I bought the postcard for myself. It features a famous black & white photograph by Dorothea Lange entitled, "Migrant Mother" which was shot in 1936 in Napomo, California during the Depression. The woman in the picture is only 32, but she seems to have aged prematurely. She and the two children who cling to her look ragged, dirty, hungry, weary. And though I have seen this photo before, I only now notice the infant lying in her lap. This image brings tears to my eyes.

Wanting to be a "good mother" to my 21-month old is always at the forefront of my mind, even though I can honestly say I haven't quite known what is Good Enough. Am I a good mother even if my boy isn't in a toddler tumbling class? Even if I'm not registering him for early preschool?
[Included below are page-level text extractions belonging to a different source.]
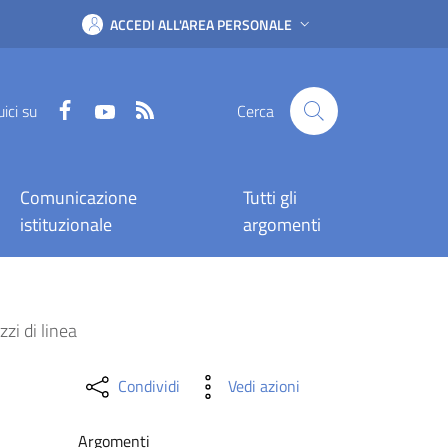
ACCEDI ALL'AREA PERSONALE
Facebook
YouTube
RSS
ici su
Cerca
Comunicazione
Tutti gli
istituzionale
argomenti
i linea
zi di linea
Condividi
Vedi azioni
Argomenti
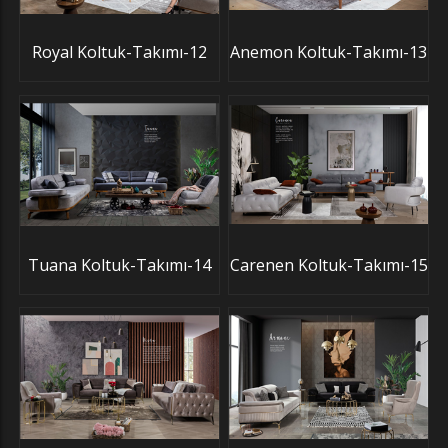
Royal Koltuk-Takımı-12
Anemon Koltuk-Takımı-13
Tuana Koltuk-Takımı-14
Carenen Koltuk-Takımı-15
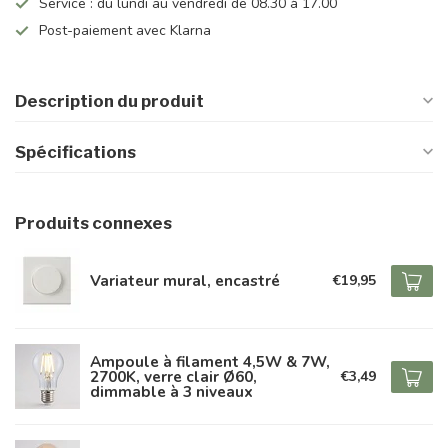
Service : du lundi au vendredi de 08.30 à 17.00
Post-paiement avec Klarna
Description du produit
Spécifications
Produits connexes
Variateur mural, encastré
€19,95
Ampoule à filament 4,5W & 7W,
2700K, verre clair Ø60,
€3,49
dimmable à 3 niveaux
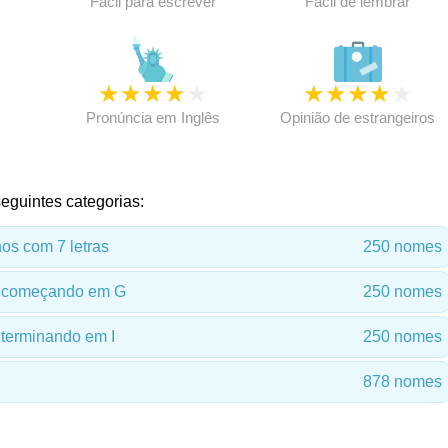
Fácil para escrever
Fácil de lembrar
★
★
★
★
★
★
★
★
★
★
★
Pronúncia em Inglês
Opinião de estrangeiros
eguintes categorias:
s com 7 letras
250 nomes
 começando em G
250 nomes
terminando em I
250 nomes
878 nomes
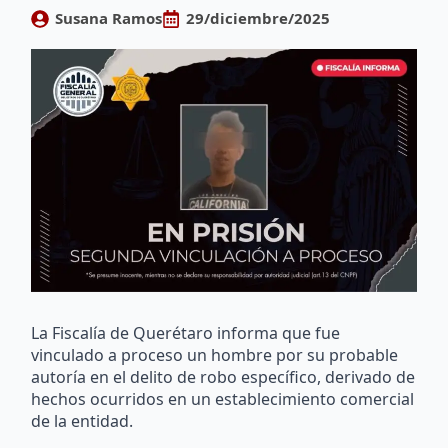
Susana Ramos
29/diciembre/2025
La Fiscalía de Querétaro informa que fue
vinculado a proceso un hombre por su probable
autoría en el delito de robo específico, derivado de
hechos ocurridos en un establecimiento comercial
de la entidad.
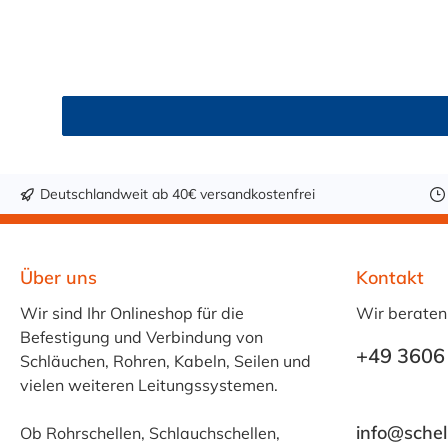
Deutschlandweit ab 40€ versandkostenfrei
Über uns
Kontakt
Wir sind Ihr Onlineshop für die
Wir beraten
Befestigung und Verbindung von
+49 3606
Schläuchen, Rohren, Kabeln, Seilen und
vielen weiteren Leitungssystemen.
info@schel
Ob Rohrschellen, Schlauchschellen,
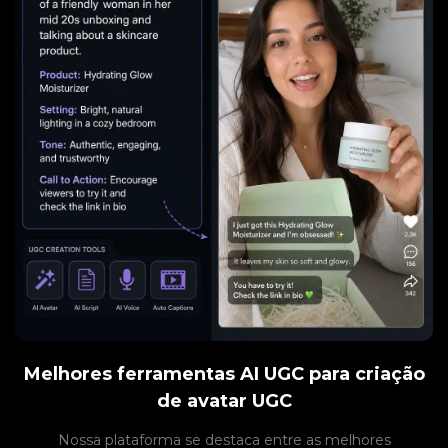
Melhores ferramentas AI UGC para criação
de avatar UGC
Nossa plataforma se destaca entre as melhores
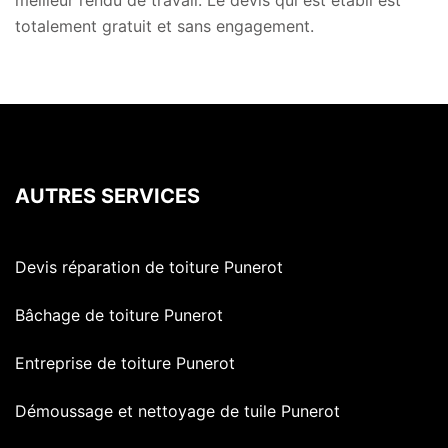
meilleur rendu de travail. Le devis qui est établi est
totalement gratuit et sans engagement.
AUTRES SERVICES
Devis réparation de toiture Punerot
Bâchage de toiture Punerot
Entreprise de toiture Punerot
Démoussage et nettoyage de tuile Punerot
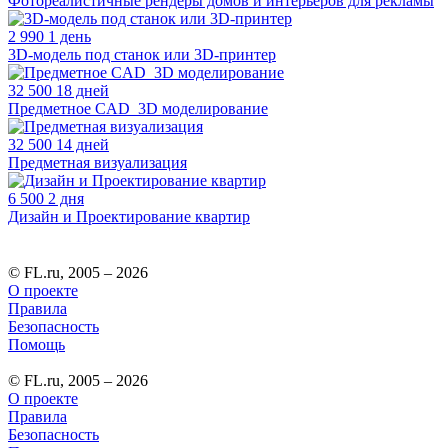
Фотореалистичные рендеры домов и интерьеров для рекламы
2 990
1 день
3D-модель под станок или 3D-принтер
32 500
18 дней
Предметное CAD_3D моделирование
32 500
14 дней
Предметная визуализация
6 500
2 дня
Дизайн и Проектирование квартир
© FL.ru, 2005 – 2026
О проекте
Правила
Безопасность
Помощь
© FL.ru, 2005 – 2026
О проекте
Правила
Безопасность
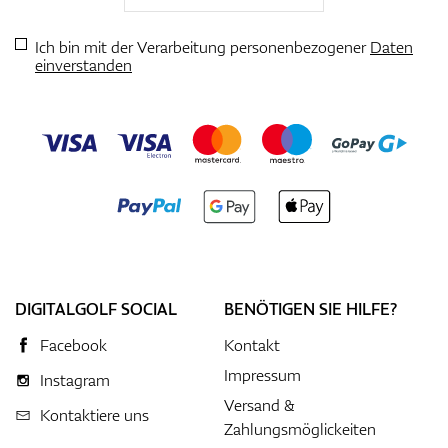
Ich bin mit der Verarbeitung personenbezogener
Daten
einverstanden
DIGITALGOLF SOCIAL
BENÖTIGEN SIE HILFE?
Facebook
Kontakt
Impressum
Instagram
Versand &
Kontaktiere uns
Zahlungsmöglickeiten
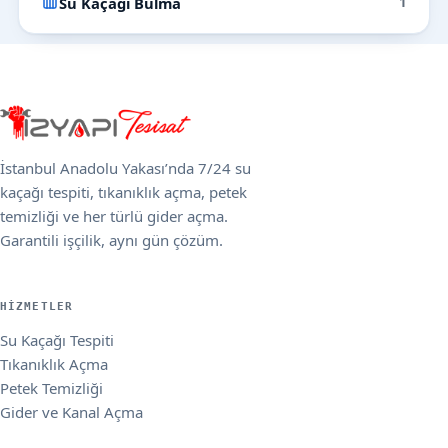
Su Kaçağı Bulma
1
İstanbul Anadolu Yakası’nda 7/24 su
kaçağı tespiti, tıkanıklık açma, petek
temizliği ve her türlü gider açma.
Garantili işçilik, aynı gün çözüm.
HIZMETLER
Su Kaçağı Tespiti
Tıkanıklık Açma
Petek Temizliği
Gider ve Kanal Açma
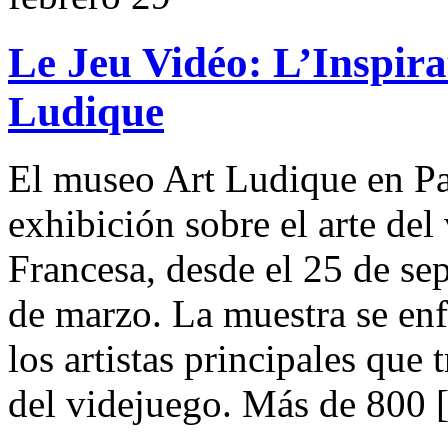
Le Jeu Vidéo: L’Inspira
Ludique
El museo Art Ludique en Pa
exhibición sobre el arte del
Francesa, desde el 25 de se
de marzo. La muestra se enf
los artistas principales que 
del videjuego. Más de 800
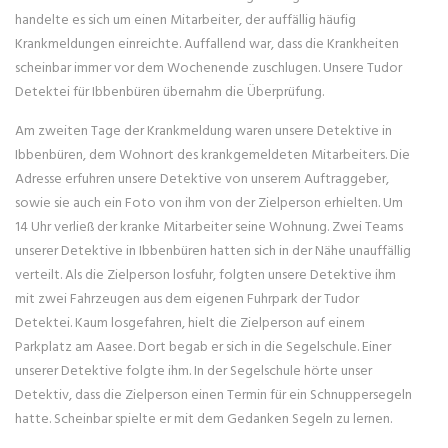
handelte es sich um einen Mitarbeiter, der auffällig häufig
Krankmeldungen einreichte. Auffallend war, dass die Krankheiten
scheinbar immer vor dem Wochenende zuschlugen. Unsere Tudor
Detektei für Ibbenbüren übernahm die Überprüfung.
Am zweiten Tage der Krankmeldung waren unsere Detektive in
Ibbenbüren, dem Wohnort des krankgemeldeten Mitarbeiters. Die
Adresse erfuhren unsere Detektive von unserem Auftraggeber,
sowie sie auch ein Foto von ihm von der Zielperson erhielten. Um
14 Uhr verließ der kranke Mitarbeiter seine Wohnung. Zwei Teams
unserer Detektive in Ibbenbüren hatten sich in der Nähe unauffällig
verteilt. Als die Zielperson losfuhr, folgten unsere Detektive ihm
mit zwei Fahrzeugen aus dem eigenen Fuhrpark der Tudor
Detektei. Kaum losgefahren, hielt die Zielperson auf einem
Parkplatz am Aasee. Dort begab er sich in die Segelschule. Einer
unserer Detektive folgte ihm. In der Segelschule hörte unser
Detektiv, dass die Zielperson einen Termin für ein Schnuppersegeln
hatte. Scheinbar spielte er mit dem Gedanken Segeln zu lernen.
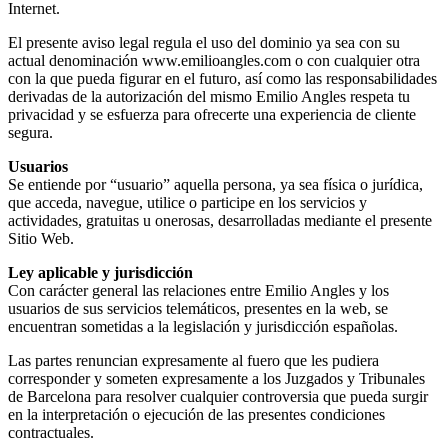
Internet.
El presente aviso legal regula el uso del dominio ya sea con su
actual denominación www.emilioangles.com o con cualquier otra
con la que pueda figurar en el futuro, así como las responsabilidades
derivadas de la autorización del mismo Emilio Angles respeta tu
privacidad y se esfuerza para ofrecerte una experiencia de cliente
segura.
Usuarios
Se entiende por “usuario” aquella persona, ya sea física o jurídica,
que acceda, navegue, utilice o participe en los servicios y
actividades, gratuitas u onerosas, desarrolladas mediante el presente
Sitio Web.
Ley aplicable y jurisdicción
Con carácter general las relaciones entre Emilio Angles y los
usuarios de sus servicios telemáticos, presentes en la web, se
encuentran sometidas a la legislación y jurisdicción españolas.
Las partes renuncian expresamente al fuero que les pudiera
corresponder y someten expresamente a los Juzgados y Tribunales
de Barcelona para resolver cualquier controversia que pueda surgir
en la interpretación o ejecución de las presentes condiciones
contractuales.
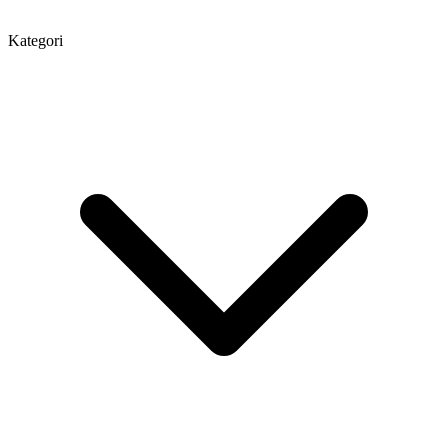
Kategori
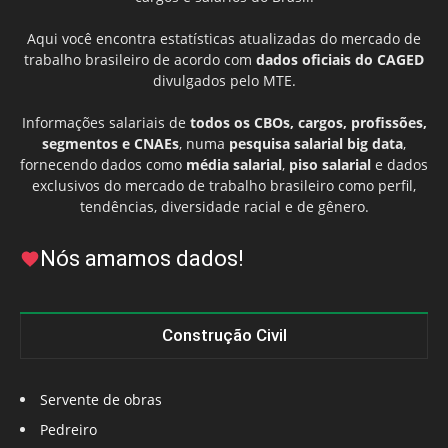
Aqui você encontra estatísticas atualizadas do mercado de
trabalho brasileiro de acordo com
dados oficiais do CAGED
divulgados pelo MTE.
Informações salariais de
todos os CBOs, cargos, profissões,
segmentos e CNAEs
, numa
pesquisa salarial big data
,
fornecendo dados como
média salarial
,
piso salarial
e dados
exclusivos do mercado de trabalho brasileiro como perfil,
tendências, diversidade racial e de gênero.
Nós amamos dados!
Construção Civil
Servente de obras
Pedreiro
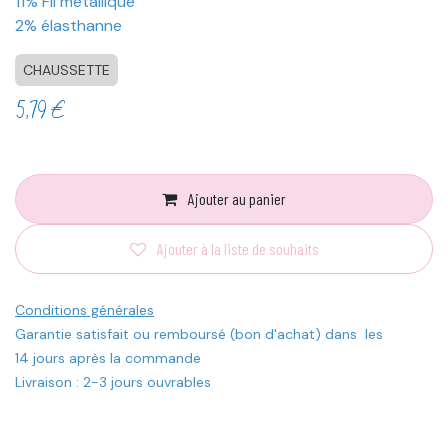
11% Fil métallique
2% élasthanne
CHAUSSETTE
5,79
€
Ajouter au panier
Ajouter à la liste de souhaits
Conditions générales
Garantie satisfait ou remboursé (bon d'achat) dans les
14 jours après la commande
Livraison : 2-3 jours ouvrables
Even if I don't force him to eat veggies he hates because he loves fruit?

Migrant Mother wasn't worried about living up to some stupid ideal of mothering perfection when her picture was taken. She was worried about surviving. Her family lived in dirt and slept under a canvas tent. I don't know what, if anything, she was feeding them, but it sure as heck wasn't a Harvard-approved meal. Regardless, I feel certain she was a good mother. I see the toll that worry took on her face. I know her children loved her and looked to her as their source of comfort. How could anyone judge her harshly? She reminds me of how good I've got it and how Good Enough a mother I am. I'll put her portrait where I will see it often.